6 janvier 1940
Le pétrolier s/s « British Liberty » a touché une mine à 4 miles N.E du Dyck 6 janvier 1940 à 16h20
Il est 16h45, la marée vient de finir, je reçois l’ordre de mettre mon équipage libre mais prêt à appareiller à 19h 45, et d'attendre pour cette heure un officier de marine qui doit prendre passage à mon bord sans autres indications.
19h45 le remorqueur Trapu est prêt, le petit remorqueur dogue vient s’amarrer en couple.
Je demande au capitaine Delahaye les ordres qu’il a reçus, celui-ci répond
Je dois suivre le TRAPU mais surtout, capitaine Salomont, faites-en sorte de régler votre marche sur la mienne car le temps étant fort brumeux, il me serait difficile de me diriger.
Entendu, ce sera fait .
20h05. Arrive Raoul, enseigne de vaisseau de réserve que je connaissais très bien, ayant été pilote du port de Dunkerque, il me dit
Venez, Salomont, j’ai une communication à vous faire.
Aussitôt dans la chambre de veille, voici ce qu’il me dit : nous avons ordre de nous rendre au large de Calais au secours d’un pétrolier en dérive dans un champ de mines, lui ayant occasionné des avaries. La manœuvre est délicate vu le champ de mines dans lequel se trouve ce navire, il faut faire votre possible pour sauver ce bateau.
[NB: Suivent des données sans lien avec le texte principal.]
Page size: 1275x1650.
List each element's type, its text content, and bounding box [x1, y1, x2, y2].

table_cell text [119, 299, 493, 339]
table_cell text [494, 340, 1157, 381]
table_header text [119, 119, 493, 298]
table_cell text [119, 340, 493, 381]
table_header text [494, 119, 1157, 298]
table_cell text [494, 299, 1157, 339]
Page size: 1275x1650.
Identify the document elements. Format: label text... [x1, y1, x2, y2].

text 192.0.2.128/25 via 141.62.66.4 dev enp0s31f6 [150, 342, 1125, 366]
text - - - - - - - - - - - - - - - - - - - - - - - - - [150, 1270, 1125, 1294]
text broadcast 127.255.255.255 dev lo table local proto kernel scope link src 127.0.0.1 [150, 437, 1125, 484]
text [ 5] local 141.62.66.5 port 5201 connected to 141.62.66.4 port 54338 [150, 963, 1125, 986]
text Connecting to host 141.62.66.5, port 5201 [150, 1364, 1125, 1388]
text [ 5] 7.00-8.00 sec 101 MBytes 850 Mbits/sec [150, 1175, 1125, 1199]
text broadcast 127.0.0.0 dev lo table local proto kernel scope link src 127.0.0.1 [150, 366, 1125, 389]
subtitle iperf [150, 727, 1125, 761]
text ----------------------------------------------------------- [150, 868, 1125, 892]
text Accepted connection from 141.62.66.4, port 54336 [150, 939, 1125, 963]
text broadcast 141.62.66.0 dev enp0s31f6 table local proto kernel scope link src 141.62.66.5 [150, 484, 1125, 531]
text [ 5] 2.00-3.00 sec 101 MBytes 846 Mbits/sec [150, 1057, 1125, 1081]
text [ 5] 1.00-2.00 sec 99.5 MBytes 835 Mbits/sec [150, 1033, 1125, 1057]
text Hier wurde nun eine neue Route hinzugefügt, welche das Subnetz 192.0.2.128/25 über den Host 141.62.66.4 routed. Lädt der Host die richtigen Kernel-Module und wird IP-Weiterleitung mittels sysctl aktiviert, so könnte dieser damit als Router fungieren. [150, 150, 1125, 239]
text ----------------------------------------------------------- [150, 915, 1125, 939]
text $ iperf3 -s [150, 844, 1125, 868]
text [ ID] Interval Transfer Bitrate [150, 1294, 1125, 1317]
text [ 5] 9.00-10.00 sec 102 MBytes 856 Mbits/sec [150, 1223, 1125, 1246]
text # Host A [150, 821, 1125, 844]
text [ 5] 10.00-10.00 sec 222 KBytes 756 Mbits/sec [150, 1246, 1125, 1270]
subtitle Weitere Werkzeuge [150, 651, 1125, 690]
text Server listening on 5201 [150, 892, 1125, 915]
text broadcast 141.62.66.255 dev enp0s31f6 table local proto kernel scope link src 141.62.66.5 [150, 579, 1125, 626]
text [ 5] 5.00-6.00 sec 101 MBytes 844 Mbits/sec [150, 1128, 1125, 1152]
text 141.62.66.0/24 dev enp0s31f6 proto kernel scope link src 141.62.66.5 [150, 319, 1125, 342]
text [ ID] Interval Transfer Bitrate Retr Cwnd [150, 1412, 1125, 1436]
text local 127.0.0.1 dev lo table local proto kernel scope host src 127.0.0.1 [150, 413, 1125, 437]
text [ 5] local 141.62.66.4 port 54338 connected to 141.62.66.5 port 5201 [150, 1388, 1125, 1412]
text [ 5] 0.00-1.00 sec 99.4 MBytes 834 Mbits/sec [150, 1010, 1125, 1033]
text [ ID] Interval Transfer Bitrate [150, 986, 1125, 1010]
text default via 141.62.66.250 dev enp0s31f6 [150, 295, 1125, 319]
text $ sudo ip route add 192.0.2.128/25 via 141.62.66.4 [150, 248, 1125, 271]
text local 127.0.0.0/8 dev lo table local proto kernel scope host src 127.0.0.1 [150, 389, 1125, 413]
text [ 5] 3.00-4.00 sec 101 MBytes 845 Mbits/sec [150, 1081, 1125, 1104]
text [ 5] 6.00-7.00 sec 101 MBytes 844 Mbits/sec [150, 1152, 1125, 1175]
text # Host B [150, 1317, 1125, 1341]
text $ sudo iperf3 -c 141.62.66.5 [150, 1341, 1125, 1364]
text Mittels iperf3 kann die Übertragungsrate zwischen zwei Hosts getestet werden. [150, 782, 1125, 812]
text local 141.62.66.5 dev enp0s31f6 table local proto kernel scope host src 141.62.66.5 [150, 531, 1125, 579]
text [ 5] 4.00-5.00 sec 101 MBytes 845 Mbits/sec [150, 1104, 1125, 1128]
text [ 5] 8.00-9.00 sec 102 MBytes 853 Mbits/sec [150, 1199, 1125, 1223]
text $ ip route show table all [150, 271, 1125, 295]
Je demandai alors à M. Raoul s’il avait un plan des mines, et par combien de fond elles étaient mouillées ; après sa réponse affirmative, comme je savais l’heure de la pleine mer par un calcul mental et ayant une grande habitude des marées, je lui répondis : il est grand temps de partir. Ce que je fis aussitôt, suivi du petit remorqueur, presque pas de vue, M. Raoul me dit: j’ai bourlingué toute la journée, je suis crevé, je compte sur votre grande expérience des passes pour m’aider à ce travail. Entendu, fut ma réponse.
De bouée en bouée, notre marche se fit dans de bonnes conditions, mon équipage ne sachant toujours rien de ce que nous allions faire ainsi que l’équipage du DOGUE, qui nous suivait toujours et à qui j’avais reçu ordre de ne rien dire.
A 22h35, une noirceur se détacha dans la brume puis une petite lumière en dehors de la passe, je dis à Raoul c’est le pétrolier : regard sur la montre et coup de sonde, tout va bien aussi, tribord et route droit sur le BRITISH LIBERTY.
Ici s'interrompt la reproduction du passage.